The other features of the product are — higher than usual permissible voluntary deductible (up to ₹25,000 that gives up to 50 per cent discount in premium), in-built roadside assistance cover and ‘no-fault’ protection. Under ‘no-fault’ protection, the no-claim bonus in the policy is untouched on claims due to ‘act of God’ and damage in windshield glass of the parked vehicle by an external object. This means despite your claim, you will continue to receive no-claim bonus at the time of renewal of the policy.

Our take

Motor insurance has two parts. The first is the third party cover that’s mandatory under law, which covers damage to a third person or his vehicle in an accident. The second is OD cover that is optional and covers damage to the insured vehicle. It is on the OD cover that insurers have come up with policies under the regulatory sandbox guidelines, where the cost of insurance is based on a pay-per-mile principle.

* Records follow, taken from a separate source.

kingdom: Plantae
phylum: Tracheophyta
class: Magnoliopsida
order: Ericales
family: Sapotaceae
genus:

If you tend not to take out your car frequently, it is suggested that you try Liberty General’s ‘Pay for the Distance’ motor product for OD cover — it will help you save premium. For instance, if you own a Hyundai i20 of ₹5 lakh insured declared value (IDV), by opting for a 3,000 km (for one year) cover, the premium you will pay for the OD plus third party cover will be ₹7,000 (this includes free roadside assistance cover). Had you taken a normal cover with Liberty General or any other motor insurer, you would have shelled out ₹9,000-10,000.

Liberty General has a network of 4,500 garages across the country and promises a hassle-free cashless service. The in-built roadside assistance cover is an advantage, as many motor insurers charge extra premium for it.

If at the end of the pilot period the product is not continued, you can switch to the regular motor policy of Liberty General.